A tal proposito, è stato osservato che del reato di omessa presentazione della dichiarazione ai fini delle imposte dirette o IVA l’amministratore di fatto risponde quale autore principale, in quanto titolare effettivo della gestione sociale e, pertanto, nelle condizioni di poter compiere l’azione dovuta, mentre l’amministratore di diritto, quale mero prestanome, è responsabile a titolo di concorso per omesso impedimento dell’evento (artt. 40, comma secondo, cod. pen. e 2392 cod. civ.), a condizione che ricorra l’elemento soggettivo richiesto dalla norma incriminatrice (Sez. 3, n. 38780 del 14/05/2015, Rv. 264971), ossia che il prestanome abbia agito col fine specifico di evadere le imposte sui redditi o sul valore aggiunto, ovvero di consentire l’evasione fiscale di terzi (Sez. 3, n. 15900 del 02/03/2016, Rv. 266757).

In specie, il ricorrente, cui il Tribunale orobico ha comunque riconosciuto altresì una non contestata forma di partecipazione attiva alla vita societaria, è risultato pienamente coinvolto nella gestione sociale invero operando sui relativi conti bancari, così palesando la sua piena ed esperta consapevolezza dei meccanismi e dell’operatività illecita della società (in proposito il ricorso non spende parola, laddove comunque anche nel provvedimento direttamente impugnato è stata infatti annotata l’esistenza di numerose condanne per fatti di analoga natura).

Tra l’altro lo stesso Giudice lombardo ha appunto evocato la sufficienza del dolo eventuale, ed infatti nelle occasioni in cui questa Corte si è occupata di reati, anche omissivi, commessi in nome e per conto della società, ha individuato nell’amministratore di fatto il soggetto attivo del reato e nel prestanome il concorrente per non avere impedito l’evento che in base alla norma citata aveva il dovere di impedire.

Proprio perché il più delle volte il prestanome non ha alcun potere d’ingerenza nella gestione della società per addebitargli il concorso, questa Corte ha fatto ricorso alla figura del dolo eventuale; si è sostenuto cioè che il prestanome accettando la carica ha anche accettato i rischi connessi a tale carica (così cfr. in motivazione Sez. 3, n. 38780 cit., con richiami ad es. a Sez. 5, n. 7208 del 26/01/2006, …. ed altro, Rv. 233637; da ult. ad es. Sez. 5, n. 7332 del 07/01/2015, Rv. 262767).

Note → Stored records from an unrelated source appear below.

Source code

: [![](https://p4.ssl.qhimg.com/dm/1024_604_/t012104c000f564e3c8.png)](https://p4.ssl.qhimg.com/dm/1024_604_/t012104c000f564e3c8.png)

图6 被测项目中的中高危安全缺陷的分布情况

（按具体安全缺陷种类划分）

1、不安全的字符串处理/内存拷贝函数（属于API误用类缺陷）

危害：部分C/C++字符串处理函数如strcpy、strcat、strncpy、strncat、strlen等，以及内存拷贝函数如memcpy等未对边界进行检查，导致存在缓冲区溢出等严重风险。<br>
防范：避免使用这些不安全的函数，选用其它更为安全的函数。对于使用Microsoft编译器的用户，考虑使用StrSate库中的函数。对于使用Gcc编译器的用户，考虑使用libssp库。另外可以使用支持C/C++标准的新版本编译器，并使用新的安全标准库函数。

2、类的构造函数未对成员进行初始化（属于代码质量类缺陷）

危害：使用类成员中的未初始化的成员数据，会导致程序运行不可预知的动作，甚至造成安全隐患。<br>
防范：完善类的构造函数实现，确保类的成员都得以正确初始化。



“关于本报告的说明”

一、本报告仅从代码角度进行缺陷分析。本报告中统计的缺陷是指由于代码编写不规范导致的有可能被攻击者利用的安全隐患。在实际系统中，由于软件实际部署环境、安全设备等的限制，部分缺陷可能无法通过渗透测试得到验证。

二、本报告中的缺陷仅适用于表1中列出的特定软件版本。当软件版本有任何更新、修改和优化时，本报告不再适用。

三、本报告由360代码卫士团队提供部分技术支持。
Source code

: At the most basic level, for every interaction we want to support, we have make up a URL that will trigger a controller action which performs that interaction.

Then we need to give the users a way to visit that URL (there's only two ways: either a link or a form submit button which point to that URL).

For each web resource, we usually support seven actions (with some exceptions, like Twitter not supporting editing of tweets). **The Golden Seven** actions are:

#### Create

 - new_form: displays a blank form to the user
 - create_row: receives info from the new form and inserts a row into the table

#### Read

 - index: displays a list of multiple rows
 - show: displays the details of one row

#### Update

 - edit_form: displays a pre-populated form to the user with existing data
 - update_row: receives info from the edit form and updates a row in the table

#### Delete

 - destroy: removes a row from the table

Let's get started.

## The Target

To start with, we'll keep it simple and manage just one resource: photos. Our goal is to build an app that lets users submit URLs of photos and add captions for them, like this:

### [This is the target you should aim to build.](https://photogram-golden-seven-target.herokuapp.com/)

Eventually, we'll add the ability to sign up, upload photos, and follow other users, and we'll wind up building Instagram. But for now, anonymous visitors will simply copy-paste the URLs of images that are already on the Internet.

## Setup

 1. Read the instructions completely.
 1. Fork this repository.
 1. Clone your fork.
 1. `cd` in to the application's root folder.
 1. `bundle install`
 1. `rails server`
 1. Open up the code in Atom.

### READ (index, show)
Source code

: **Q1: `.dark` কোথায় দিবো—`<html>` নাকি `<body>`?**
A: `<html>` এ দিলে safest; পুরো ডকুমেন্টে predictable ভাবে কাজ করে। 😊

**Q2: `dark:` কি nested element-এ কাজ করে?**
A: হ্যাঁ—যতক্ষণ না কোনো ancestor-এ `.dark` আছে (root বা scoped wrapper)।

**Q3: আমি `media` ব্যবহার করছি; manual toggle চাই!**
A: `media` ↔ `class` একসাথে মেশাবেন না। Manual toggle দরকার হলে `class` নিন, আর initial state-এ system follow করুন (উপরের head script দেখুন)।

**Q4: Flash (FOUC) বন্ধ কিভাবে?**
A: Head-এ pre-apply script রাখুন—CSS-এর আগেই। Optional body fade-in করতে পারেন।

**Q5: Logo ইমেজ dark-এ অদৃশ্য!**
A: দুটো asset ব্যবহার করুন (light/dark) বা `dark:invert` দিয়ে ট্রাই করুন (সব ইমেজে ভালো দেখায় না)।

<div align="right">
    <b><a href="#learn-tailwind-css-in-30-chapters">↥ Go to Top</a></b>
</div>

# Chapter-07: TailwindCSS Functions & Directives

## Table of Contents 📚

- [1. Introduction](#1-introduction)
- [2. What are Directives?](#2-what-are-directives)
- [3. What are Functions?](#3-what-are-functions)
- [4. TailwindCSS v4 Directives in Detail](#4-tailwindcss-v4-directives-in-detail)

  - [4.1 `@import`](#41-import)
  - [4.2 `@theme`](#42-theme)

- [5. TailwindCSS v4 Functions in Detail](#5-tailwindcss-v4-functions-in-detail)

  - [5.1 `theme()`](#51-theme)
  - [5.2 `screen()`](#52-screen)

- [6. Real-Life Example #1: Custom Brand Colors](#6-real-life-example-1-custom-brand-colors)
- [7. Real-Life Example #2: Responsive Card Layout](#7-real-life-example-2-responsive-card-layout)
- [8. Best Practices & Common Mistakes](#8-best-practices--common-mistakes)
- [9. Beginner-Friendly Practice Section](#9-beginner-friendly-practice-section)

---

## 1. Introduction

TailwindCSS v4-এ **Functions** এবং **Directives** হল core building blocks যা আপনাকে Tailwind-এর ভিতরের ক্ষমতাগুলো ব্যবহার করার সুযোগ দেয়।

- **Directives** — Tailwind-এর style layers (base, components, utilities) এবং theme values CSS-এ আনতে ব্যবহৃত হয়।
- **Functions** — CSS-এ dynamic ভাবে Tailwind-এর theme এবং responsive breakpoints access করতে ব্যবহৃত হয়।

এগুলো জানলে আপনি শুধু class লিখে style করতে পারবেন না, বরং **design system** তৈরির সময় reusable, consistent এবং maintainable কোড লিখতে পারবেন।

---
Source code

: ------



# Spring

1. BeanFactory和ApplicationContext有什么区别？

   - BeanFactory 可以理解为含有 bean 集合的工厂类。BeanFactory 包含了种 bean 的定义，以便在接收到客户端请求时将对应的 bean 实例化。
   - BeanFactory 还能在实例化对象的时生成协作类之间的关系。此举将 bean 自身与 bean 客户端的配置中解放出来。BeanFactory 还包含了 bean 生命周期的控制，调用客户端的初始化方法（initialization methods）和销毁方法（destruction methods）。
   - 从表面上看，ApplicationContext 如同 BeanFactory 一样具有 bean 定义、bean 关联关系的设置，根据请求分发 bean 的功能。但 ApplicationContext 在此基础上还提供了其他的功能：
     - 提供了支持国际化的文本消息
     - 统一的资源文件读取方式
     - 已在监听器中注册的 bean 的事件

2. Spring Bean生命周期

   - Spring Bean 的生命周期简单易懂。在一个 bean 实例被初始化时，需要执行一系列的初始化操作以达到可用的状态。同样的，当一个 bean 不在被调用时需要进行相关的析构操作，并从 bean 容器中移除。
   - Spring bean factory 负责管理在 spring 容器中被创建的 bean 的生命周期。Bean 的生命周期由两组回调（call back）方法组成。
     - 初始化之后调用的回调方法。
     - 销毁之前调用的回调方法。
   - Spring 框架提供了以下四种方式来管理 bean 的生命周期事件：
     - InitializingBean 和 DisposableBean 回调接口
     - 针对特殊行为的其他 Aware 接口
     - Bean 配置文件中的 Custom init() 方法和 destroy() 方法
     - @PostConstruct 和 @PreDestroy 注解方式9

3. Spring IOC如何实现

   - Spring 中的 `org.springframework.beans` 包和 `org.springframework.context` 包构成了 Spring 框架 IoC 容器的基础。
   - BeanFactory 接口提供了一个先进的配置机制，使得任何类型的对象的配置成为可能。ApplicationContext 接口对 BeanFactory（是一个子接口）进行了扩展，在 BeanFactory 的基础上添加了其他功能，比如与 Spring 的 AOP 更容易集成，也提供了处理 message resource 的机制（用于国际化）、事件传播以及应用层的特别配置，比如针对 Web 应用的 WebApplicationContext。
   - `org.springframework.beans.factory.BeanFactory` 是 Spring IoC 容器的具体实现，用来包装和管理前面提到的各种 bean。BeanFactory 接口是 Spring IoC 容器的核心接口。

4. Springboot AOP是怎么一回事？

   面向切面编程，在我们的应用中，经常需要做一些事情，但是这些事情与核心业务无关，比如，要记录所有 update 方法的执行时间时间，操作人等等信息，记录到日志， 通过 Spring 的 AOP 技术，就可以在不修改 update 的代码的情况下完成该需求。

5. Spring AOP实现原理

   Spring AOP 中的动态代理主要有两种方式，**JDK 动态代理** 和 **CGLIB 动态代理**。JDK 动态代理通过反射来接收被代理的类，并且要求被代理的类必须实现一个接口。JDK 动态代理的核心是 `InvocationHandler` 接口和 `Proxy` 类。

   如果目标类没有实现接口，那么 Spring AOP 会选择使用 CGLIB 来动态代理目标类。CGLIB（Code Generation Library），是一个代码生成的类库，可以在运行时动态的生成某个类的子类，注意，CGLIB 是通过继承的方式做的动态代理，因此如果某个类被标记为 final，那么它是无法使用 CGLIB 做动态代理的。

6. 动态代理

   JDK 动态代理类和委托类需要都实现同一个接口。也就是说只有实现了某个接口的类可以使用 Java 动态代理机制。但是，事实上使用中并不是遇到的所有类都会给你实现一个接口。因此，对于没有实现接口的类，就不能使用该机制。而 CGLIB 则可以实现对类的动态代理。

6.3. In relazione poi alla mancata concessione delle attenuanti generiche, e contrariamente a quanto sostenuto dal ricorrente, la ratio della disposizione di cui all’art. 62-bis cod. pen. non impone al giudice di merito di esprimere una valutazione circa ogni singola deduzione difensiva, essendo, invece, sufficiente l’indicazione degli elementi di preponderante rilevanza ritenuti ostativi alla concessione delle attenuanti; ne deriva che queste ultime possono essere negate anche soltanto – come in specie – in base ai precedenti penali dell’imputato, perché in tal modo viene formulato comunque, sia pure implicitamente, un giudizio di disvalore sulla sua personalità (Sez. 2, n. 3896 del 20/01/2016, Rv. 265826).

Alla stregua di ciò, perde all’evidenza consistenza ogni ragione di censura proposta dal ricorrente, che ha invece sostenuto che la Corte territoriale avrebbe dovuto giustificare le ragioni del diniego. Ma in proposito la Corte di Appello aveva invece motivato in modo del tutto sufficiente e coerente con l’insegnamento richiamato.